(PEDIDO 1):
No texto fornecido, o que fica perto da casa de quem escreve?

(TEXTO FORNECIDO):
•••••

No ciclo de final de ano, todos procuram retornar as suas casas para as comemorações. Como minha casa fica perto das montanhas do litoral, e moro no planalto, voo muito de avião por estas épocas...

Há algo de espiritual em se voar (de avião ou não). Talvez ajude o fato de termos de esperar horas nos embarques e escalas, sentados em cadeiras semiconfortáveis e, principalmente, com bastante tempo de sobra para se ler algum livro. Quando se lê, se imagina. Há algo de espiritual em se imaginar (lendo um livro ou não).

Por exemplo, não sou adepto daqueles fetiches que os homens midiaticóides têm das aeromoças. Para mim elas estão apenas fazendo o seu trabalho, e me interessa mais sua gentileza que sua beleza... Imagino, isto sim, quando alguma garota bonita senta ao meu lado. Ambos viajando sozinhos – mas será que nalgum universo paralelo poderíamos ser amantes viajando juntos? Dizem que os físicos quânticos dizem que essas coisas podem acontecer. E eu acho que até podem, mas que isto nada tem a ver com a indeterminação da Natureza.

•••••

(PEDIDO 2):
Reproduza fielmente tudo o que há nos registros, desde a linha que contém "collection date: 1947-04-12" até o fim dos registros.

(REGISTROS FORNECIDOS):
•••••

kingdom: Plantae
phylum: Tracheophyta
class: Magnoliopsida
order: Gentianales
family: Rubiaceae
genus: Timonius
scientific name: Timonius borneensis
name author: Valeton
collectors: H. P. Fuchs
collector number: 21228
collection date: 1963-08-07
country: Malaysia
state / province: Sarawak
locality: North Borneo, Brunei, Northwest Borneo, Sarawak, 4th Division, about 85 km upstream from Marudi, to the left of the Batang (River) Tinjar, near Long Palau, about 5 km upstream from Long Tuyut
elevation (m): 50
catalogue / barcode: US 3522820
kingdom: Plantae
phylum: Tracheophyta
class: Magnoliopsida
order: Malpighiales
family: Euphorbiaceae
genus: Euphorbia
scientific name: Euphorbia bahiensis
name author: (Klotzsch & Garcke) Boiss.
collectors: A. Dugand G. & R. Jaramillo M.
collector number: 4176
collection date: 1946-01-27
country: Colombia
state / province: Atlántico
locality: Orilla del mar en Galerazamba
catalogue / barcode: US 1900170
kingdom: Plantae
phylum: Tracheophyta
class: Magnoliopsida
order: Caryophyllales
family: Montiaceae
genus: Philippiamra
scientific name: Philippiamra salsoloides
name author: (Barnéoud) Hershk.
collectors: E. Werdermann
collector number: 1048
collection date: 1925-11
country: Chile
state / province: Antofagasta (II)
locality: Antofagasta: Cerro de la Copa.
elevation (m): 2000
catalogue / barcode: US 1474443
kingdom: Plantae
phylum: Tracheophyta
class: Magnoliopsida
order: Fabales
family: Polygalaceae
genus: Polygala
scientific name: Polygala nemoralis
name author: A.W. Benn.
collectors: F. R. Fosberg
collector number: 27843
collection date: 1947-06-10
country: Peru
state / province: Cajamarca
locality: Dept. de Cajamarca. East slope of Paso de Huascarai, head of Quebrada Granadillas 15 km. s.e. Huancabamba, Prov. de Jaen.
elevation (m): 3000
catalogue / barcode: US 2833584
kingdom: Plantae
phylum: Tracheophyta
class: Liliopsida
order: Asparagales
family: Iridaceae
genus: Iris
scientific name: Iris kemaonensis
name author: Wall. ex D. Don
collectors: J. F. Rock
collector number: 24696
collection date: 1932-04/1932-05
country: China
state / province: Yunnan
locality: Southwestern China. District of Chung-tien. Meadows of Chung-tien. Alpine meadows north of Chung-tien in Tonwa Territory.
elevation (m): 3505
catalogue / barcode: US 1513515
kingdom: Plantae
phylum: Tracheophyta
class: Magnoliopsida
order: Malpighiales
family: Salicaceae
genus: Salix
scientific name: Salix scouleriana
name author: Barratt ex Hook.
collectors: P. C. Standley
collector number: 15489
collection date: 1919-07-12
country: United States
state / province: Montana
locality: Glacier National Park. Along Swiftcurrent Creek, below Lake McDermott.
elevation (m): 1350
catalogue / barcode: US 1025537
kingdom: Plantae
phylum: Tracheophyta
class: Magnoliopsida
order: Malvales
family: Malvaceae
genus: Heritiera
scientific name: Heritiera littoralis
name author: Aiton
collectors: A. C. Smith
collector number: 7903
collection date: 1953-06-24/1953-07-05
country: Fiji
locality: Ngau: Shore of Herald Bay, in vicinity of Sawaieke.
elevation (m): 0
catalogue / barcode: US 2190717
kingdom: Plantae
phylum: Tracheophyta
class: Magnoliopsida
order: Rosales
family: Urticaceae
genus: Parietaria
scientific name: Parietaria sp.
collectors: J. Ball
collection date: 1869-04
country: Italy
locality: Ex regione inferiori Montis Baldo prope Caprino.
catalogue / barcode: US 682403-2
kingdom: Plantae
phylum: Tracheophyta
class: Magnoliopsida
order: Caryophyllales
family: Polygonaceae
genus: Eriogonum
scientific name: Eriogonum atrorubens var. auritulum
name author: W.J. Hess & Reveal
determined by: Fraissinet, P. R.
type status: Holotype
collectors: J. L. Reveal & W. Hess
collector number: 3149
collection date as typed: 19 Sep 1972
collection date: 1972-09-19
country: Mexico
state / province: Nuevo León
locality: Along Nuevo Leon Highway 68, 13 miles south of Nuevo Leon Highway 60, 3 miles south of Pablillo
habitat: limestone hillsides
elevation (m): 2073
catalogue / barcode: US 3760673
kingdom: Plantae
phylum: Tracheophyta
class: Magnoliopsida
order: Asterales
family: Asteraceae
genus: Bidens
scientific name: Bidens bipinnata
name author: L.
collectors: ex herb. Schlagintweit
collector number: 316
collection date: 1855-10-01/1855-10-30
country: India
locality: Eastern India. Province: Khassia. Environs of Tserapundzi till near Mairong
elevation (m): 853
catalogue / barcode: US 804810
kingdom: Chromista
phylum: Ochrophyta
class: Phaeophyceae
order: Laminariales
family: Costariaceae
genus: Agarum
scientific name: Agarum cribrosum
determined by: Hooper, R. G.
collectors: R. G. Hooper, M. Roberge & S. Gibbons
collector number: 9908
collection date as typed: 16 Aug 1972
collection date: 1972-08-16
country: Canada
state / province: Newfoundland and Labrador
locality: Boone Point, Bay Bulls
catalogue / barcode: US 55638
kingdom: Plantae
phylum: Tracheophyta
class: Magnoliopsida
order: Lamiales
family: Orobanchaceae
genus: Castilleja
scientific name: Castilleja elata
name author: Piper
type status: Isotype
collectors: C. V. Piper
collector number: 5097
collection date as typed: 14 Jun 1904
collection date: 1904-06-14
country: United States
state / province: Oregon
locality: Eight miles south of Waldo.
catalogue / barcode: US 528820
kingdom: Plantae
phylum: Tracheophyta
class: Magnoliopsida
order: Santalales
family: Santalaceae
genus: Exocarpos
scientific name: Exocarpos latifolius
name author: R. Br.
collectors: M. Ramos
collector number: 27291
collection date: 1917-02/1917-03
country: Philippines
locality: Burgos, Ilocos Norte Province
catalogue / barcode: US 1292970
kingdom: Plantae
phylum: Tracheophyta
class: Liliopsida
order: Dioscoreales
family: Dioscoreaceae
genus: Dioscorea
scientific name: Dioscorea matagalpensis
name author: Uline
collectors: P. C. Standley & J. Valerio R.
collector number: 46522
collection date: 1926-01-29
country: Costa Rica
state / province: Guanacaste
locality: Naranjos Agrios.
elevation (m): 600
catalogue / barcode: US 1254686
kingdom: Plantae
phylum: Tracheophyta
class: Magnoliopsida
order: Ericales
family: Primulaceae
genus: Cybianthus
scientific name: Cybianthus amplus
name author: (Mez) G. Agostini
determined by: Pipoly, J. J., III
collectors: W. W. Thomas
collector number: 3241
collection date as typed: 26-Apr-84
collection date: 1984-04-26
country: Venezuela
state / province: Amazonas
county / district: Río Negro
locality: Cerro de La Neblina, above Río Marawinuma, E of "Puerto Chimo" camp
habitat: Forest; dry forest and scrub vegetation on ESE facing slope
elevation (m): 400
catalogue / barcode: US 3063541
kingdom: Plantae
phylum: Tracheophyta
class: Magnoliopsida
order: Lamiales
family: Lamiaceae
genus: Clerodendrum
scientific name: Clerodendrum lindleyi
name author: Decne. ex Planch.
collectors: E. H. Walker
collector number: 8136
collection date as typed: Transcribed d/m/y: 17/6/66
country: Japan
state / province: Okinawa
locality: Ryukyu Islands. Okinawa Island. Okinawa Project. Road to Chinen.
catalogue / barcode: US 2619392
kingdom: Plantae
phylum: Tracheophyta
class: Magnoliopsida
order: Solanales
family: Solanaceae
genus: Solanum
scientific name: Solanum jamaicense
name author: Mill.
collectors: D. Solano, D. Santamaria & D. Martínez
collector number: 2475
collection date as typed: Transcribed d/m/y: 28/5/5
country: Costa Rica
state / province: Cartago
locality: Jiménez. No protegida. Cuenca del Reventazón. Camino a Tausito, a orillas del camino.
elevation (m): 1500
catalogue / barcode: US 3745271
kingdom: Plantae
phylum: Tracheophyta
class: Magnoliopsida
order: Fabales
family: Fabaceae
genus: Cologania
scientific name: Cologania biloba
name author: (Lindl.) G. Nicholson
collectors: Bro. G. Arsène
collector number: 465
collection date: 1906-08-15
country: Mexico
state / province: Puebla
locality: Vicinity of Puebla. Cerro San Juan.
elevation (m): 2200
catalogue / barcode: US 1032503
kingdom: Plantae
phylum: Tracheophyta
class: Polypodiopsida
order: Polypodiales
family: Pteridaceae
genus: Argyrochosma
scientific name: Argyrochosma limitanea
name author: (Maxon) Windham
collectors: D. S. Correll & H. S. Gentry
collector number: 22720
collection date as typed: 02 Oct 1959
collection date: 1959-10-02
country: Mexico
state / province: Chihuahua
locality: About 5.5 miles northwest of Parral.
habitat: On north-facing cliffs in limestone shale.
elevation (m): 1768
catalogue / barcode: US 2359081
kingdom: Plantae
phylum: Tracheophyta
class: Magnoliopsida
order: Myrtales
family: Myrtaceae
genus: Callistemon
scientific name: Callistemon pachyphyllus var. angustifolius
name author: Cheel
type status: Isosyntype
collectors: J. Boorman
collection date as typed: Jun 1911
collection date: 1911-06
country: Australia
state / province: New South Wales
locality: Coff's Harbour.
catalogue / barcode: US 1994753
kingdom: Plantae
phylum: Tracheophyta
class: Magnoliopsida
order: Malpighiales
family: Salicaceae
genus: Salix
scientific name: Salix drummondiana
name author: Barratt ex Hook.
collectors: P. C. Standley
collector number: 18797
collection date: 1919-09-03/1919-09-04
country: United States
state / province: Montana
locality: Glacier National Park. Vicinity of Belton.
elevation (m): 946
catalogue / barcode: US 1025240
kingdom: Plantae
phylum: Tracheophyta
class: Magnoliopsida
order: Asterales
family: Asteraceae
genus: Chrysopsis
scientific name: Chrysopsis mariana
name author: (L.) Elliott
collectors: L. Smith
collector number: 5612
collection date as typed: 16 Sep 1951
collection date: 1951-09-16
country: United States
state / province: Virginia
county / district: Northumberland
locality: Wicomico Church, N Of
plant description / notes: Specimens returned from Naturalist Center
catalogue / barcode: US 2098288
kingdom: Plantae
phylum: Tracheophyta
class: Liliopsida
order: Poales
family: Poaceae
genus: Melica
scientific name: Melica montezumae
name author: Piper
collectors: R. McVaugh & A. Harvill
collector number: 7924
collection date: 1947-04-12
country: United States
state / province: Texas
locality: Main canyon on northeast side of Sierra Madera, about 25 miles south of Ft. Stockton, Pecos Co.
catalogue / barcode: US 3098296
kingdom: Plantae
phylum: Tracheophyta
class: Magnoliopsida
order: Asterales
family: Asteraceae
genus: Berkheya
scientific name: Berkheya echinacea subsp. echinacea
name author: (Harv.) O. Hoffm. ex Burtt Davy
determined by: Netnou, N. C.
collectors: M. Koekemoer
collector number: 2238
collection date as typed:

•••••

(RESPOSTA 1):
As montanhas do litoral.

(RESPOSTA 2):
collection date: 1947-04-12
country: United States
state / province: Texas
locality: Main canyon on northeast side of Sierra Madera, about 25 miles south of Ft. Stockton, Pecos Co.
catalogue / barcode: US 3098296
kingdom: Plantae
phylum: Tracheophyta
class: Magnoliopsida
order: Asterales
family: Asteraceae
genus: Berkheya
scientific name: Berkheya echinacea subsp. echinacea
name author: (Harv.) O. Hoffm. ex Burtt Davy
determined by: Netnou, N. C.
collectors: M. Koekemoer
collector number: 2238
collection date as typed:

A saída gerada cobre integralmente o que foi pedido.